Leo A. Drey, (pronunciation: /ˌdraɪ/, January 19, 1917 – May 26, 2015), was a Missouri timber magnate, conservationist, and philanthropist.
Born in St. Louis, Missouri, to a wealthy manufacturer of glassware, Drey was a 1935 graduate of John Burroughs School and a 1939 graduate of Antioch College. Drey began acquiring timberland in the Missouri Ozarks for reforestation and conservation in 1951. His holdings, much acquired for the price of back taxes, eventually grew to nearly 160,000 acres (650 km2), the largest private landholding in the state and larger than Missouri's entire state park system.
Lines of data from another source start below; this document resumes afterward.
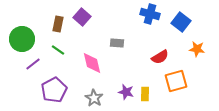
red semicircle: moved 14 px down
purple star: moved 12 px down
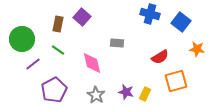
yellow rectangle: rotated 24 degrees clockwise
gray star: moved 2 px right, 3 px up
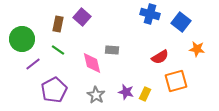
gray rectangle: moved 5 px left, 7 px down
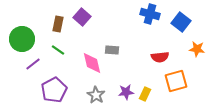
red semicircle: rotated 24 degrees clockwise
purple star: rotated 21 degrees counterclockwise
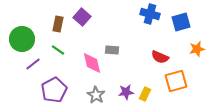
blue square: rotated 36 degrees clockwise
orange star: rotated 21 degrees counterclockwise
red semicircle: rotated 30 degrees clockwise
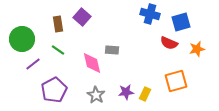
brown rectangle: rotated 21 degrees counterclockwise
red semicircle: moved 9 px right, 14 px up
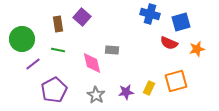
green line: rotated 24 degrees counterclockwise
yellow rectangle: moved 4 px right, 6 px up
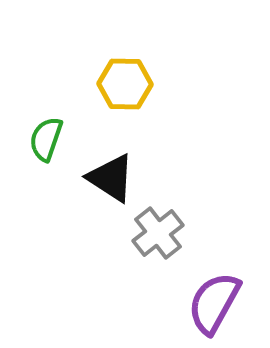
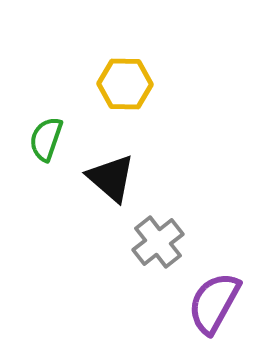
black triangle: rotated 8 degrees clockwise
gray cross: moved 9 px down
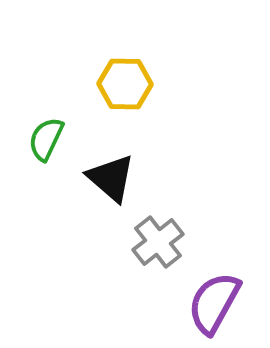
green semicircle: rotated 6 degrees clockwise
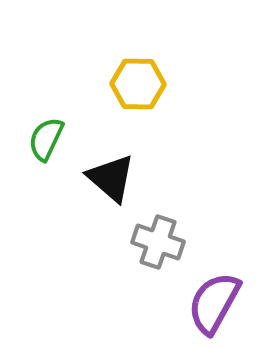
yellow hexagon: moved 13 px right
gray cross: rotated 33 degrees counterclockwise
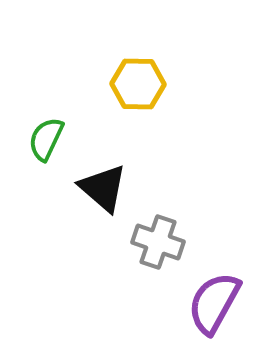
black triangle: moved 8 px left, 10 px down
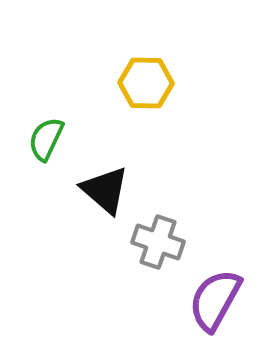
yellow hexagon: moved 8 px right, 1 px up
black triangle: moved 2 px right, 2 px down
purple semicircle: moved 1 px right, 3 px up
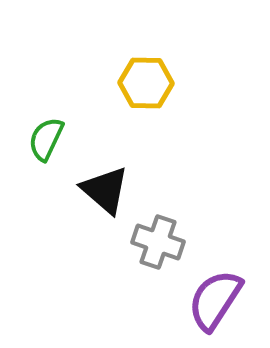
purple semicircle: rotated 4 degrees clockwise
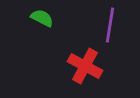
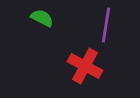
purple line: moved 4 px left
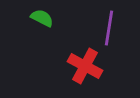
purple line: moved 3 px right, 3 px down
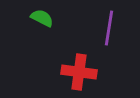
red cross: moved 6 px left, 6 px down; rotated 20 degrees counterclockwise
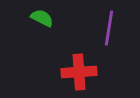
red cross: rotated 12 degrees counterclockwise
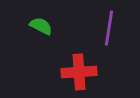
green semicircle: moved 1 px left, 8 px down
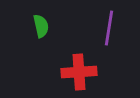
green semicircle: rotated 50 degrees clockwise
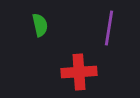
green semicircle: moved 1 px left, 1 px up
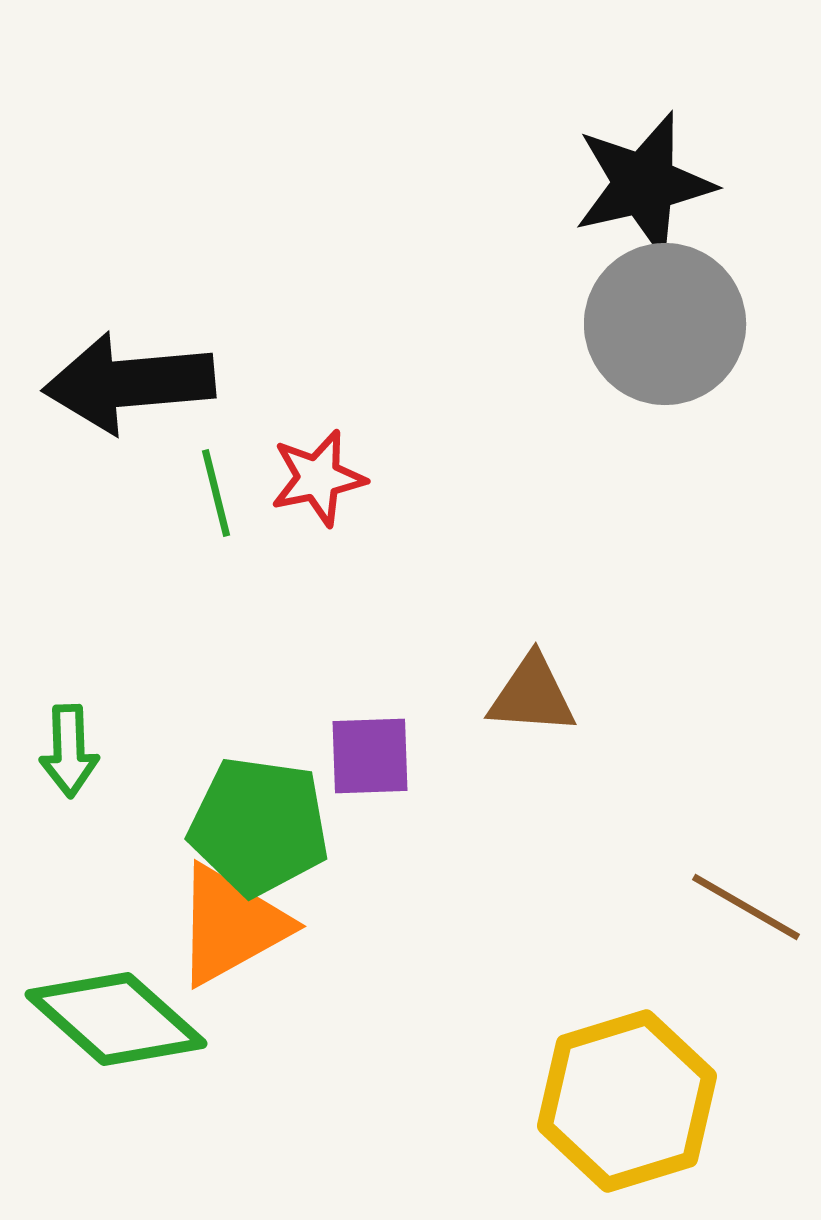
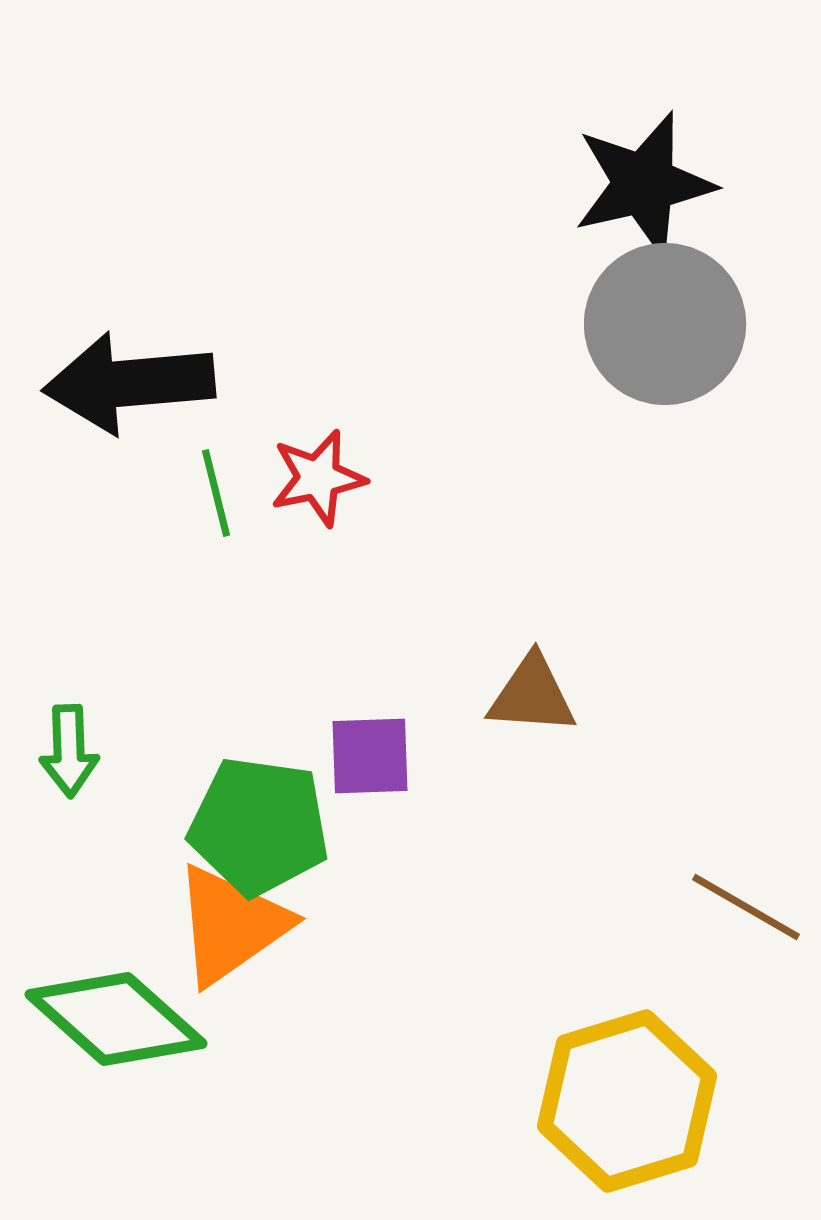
orange triangle: rotated 6 degrees counterclockwise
The project, known as Pioneer Forest, is a commercial forest managed in the public interest, with single-tree selection harvesting techniques, which he pioneered. Drey purchased the Greer Mill property in 1987, and later sold it to the Forest Service for incorporation into the Eleven Point District of the Mark Twain National Forest.
Drey founded the L-A-D Foundation, which acquires and protects other natural areas in the state, leasing many of them to the state park system at $1 per year. In 2005, Drey was placed at No. 6 on Slate magazine's annual list of the top 60 U.S. philanthropists, thanks to his gift of 146,000 acres (590 km2) of Ozark land, valued at $180 million, to the L-A-D Foundation. Other Drey beneficiaries have included his alma mater Antioch College; John Burroughs School, which uses Drey land for biology and outdoor education courses; the Government Accountability Project; and Missouri Coalition for the Environment, Missouri's first independent citizens' group to address a broad range of environmental issues. In 1991, he donated his papers to the Western Historical Manuscript Collection at the University of Missouri–St. Louis.